Diesbezüglich ist auf die Materialwahl hinzuweisen. Bei der Erarbeitung des diagnostischen Wax-ups werden neben der
Funktion ästhetische Verbesserungen analysiert. Ein „schönes“
Lächeln entsteht im Zusammenspiel von dentaler und gingivaler
Ästhetik (Zahnfleischverlauf) (Abb. 8 und 9). Ästhetische Defizite
der Gingiva können jedoch nicht immer mit dem Zahnersatz
kompensiert werden. In einigen Fällen müssen für eine Korrektur
minimalinvasive chirurgische Maßnahmen vorgenommen werden.
Patientenbeispiel
Der Patient konsultierte den Zahnarzt mit dem Wunsch einer Neuversorgung (Abb. 10). Zahn 11 war mit einer insuffizienten metallkeramischen Krone
versorgt. Die Zähne 12 und 21 hatten diverse Verfärbungen.

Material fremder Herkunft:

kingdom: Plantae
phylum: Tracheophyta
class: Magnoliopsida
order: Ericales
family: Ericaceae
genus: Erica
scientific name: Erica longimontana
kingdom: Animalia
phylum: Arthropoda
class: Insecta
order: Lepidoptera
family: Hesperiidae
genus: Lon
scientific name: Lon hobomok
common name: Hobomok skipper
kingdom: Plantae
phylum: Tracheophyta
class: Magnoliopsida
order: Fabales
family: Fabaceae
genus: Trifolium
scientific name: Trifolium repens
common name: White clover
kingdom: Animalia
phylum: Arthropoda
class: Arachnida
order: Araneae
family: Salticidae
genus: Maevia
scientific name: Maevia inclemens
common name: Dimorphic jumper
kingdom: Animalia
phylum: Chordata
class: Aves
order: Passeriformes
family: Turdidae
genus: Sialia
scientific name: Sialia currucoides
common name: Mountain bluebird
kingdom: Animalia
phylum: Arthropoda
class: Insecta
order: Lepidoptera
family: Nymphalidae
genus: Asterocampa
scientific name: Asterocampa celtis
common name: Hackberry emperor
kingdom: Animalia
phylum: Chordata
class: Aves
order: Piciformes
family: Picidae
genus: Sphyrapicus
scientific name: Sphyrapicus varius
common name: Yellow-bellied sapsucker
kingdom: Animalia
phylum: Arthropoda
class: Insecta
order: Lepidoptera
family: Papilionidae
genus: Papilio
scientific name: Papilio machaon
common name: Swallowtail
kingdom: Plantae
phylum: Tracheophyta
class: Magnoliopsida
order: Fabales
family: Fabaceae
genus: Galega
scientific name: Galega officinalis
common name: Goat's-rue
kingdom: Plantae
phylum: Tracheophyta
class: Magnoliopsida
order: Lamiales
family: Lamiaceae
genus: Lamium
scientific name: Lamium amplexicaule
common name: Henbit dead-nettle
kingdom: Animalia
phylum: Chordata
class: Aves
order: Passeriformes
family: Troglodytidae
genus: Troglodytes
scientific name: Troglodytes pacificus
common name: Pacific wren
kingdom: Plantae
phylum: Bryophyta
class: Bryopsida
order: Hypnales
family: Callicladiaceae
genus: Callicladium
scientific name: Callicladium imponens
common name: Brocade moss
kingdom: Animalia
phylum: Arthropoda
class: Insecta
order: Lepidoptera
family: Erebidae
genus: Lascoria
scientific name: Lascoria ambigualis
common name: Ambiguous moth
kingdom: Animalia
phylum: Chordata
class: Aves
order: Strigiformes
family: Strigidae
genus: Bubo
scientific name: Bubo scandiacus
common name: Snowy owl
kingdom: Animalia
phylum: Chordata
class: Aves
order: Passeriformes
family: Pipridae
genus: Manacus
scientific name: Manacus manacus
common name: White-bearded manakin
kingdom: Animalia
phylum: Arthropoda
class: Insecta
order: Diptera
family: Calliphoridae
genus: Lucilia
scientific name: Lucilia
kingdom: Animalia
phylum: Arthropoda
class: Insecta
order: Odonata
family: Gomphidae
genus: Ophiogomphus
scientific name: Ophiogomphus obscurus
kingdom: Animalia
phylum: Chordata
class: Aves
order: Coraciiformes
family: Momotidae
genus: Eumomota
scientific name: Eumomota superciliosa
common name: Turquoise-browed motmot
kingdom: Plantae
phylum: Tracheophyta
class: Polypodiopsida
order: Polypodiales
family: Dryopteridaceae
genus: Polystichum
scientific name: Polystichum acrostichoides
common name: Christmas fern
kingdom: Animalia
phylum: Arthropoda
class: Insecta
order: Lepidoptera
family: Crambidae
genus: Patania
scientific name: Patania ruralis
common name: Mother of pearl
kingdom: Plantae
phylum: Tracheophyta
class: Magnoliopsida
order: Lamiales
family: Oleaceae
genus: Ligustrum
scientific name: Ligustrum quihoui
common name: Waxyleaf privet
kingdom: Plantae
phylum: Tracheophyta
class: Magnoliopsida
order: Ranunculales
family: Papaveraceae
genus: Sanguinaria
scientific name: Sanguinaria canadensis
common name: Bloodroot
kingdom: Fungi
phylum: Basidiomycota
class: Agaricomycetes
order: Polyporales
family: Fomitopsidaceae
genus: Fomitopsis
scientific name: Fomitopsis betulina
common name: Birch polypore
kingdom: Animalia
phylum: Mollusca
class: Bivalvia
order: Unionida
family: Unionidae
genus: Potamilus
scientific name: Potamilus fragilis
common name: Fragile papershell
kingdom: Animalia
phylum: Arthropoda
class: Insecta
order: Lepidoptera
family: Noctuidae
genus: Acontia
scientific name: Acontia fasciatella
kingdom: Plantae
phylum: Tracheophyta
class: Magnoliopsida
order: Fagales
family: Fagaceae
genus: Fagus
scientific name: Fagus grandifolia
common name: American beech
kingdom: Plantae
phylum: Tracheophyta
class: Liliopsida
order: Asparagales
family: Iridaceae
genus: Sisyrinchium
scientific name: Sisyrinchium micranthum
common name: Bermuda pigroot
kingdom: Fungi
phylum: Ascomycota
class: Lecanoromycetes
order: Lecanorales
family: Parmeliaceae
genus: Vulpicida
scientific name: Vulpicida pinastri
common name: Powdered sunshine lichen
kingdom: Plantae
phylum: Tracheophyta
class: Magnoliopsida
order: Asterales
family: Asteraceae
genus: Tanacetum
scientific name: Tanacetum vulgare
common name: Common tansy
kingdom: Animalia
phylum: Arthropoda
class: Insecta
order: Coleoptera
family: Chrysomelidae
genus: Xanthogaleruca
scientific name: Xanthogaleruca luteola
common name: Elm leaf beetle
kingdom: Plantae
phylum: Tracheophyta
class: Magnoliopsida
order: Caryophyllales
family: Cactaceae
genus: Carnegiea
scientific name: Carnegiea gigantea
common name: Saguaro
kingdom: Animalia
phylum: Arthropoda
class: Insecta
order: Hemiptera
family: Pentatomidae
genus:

Außerdem waren die Frontzähne stark nach oral gekippt. Unserer
Erfahrung nach zählt es zu einer großen Herausforderung, Patienten
prothetisch zu versorgen, die bereits einen unzulänglichen
Zahnersatz getragen haben. Diese Menschen sind in ihrer
ästhetischen Wahrnehmung verunsichert und müssen mit
unterschiedlichen diagnostischen Schablonen „umprogrammiert“
werden, zum Beispiel mit Mock-ups. Die Auswahl der Zahnfarbe erfolgte im Labor. Wir definierten
bereits zu diesem Zeitpunkt die zu verwendende Schichtkeramik und
skizzierten dies auf der Nahaufnahme des Referenzzahnes. Besonderheiten wie
Kalkflecken, ein kräftiger inzisaler Saum oder ein intensiver
Halo-Effekt wurden ebenfalls auf dem Bild skizziert. In diesem
Fall diente der Zahn 22 als Referenz (Abb. 11). Im
CAD/CAM-gestützten Vorgehen wurden Gerüstkronen aus Zirkondioxid
gefertigt und den Zähnen eine in Form und Farbe einheitliche
Grundlage gegeben. Im gewohnten Prozedere wurden die Kronen
(Creation ZI-CT, Creation W. Geller) verblendet. Das digitale
Bildmaterial gab ebenso wertvolle Informationen wie die direkte
Farbbestimmung im Mund des Patienten. Einige Details sind eben nur
mit der Fotografie nicht zu vermitteln. Der Patient wünschte
schöne helle Zähne. Wir haben uns am Referenzzahn orientiert und
ein lebendiges internes Farbspiel sowie die gewünschte helle
Zahnfarbe erarbeitet. Nach der Ausarbeitung der Oberflächentextur
erfolgte eine manuelle Politur. Die eingesetzten Kronen fügen sich natürlich in das orale sowie
faziale Bild ein. Form und Farbe wirken harmonisch. Die rote
Ästhetik bildet den perfekten Rahmen um die Zähne.
Diskussion
Kosmetische vs. ästhetische Zahnheilkunde! Wir definieren unser
Tun als ästhetisch-funktionelle Zahntechnik und nicht als
kosmetische Handlung. Kosmetik („kosmetikós“) leitet sich von der altgriechischen
Sprache ab und bedeutet „schmücken“. Damit ist eine klare
Abgrenzung zur Ästhetischen Zahnheilkunde geschaffen. Zähne werden
durch prothetische Restaurationen nicht „geschmückt“, sondern es
wird eine natürliche Harmonie geschaffen. Ästhetik (aísthesis) leitet sich von der altgriechischen Sprache
ab und bedeutet „Wahrnehmung“. Ästhetik ist Schönheit, ist
Harmonie und ist Einklang. Denken wir zum Beispiel an
beeindruckende architektonische Meisterwerke oder an eine schöne
Landschaft. „Schön“ werden Dinge dann, wenn sie sich harmonisch
in ihre Umgebung integrieren.
Fazit
Die ästhetisch-funktionelle Zahnheilkunde ist ein Teil der
modernen Zahnmedizin, die im Rahmen eines
Gesamtbehandlungskonzeptes ästhetische Aspekte besonders
berücksichtigt. In Zusammenarbeit zwischen Praxis und Labor kann
ein balanciertes Zusammenspiel von Funktion, Zahn- und
Zahnfleischästhetik erreicht werden.
Quellen: End, Dr. E.: Die physiologische Okklusion des menschlichen
Gebisses. Diagnostik & Therapie. Magne, P., Belser, U.:
Adhäsiv befestigte Keramikrestaurationen,
Biomimetische Sanierungen im Frontbereich.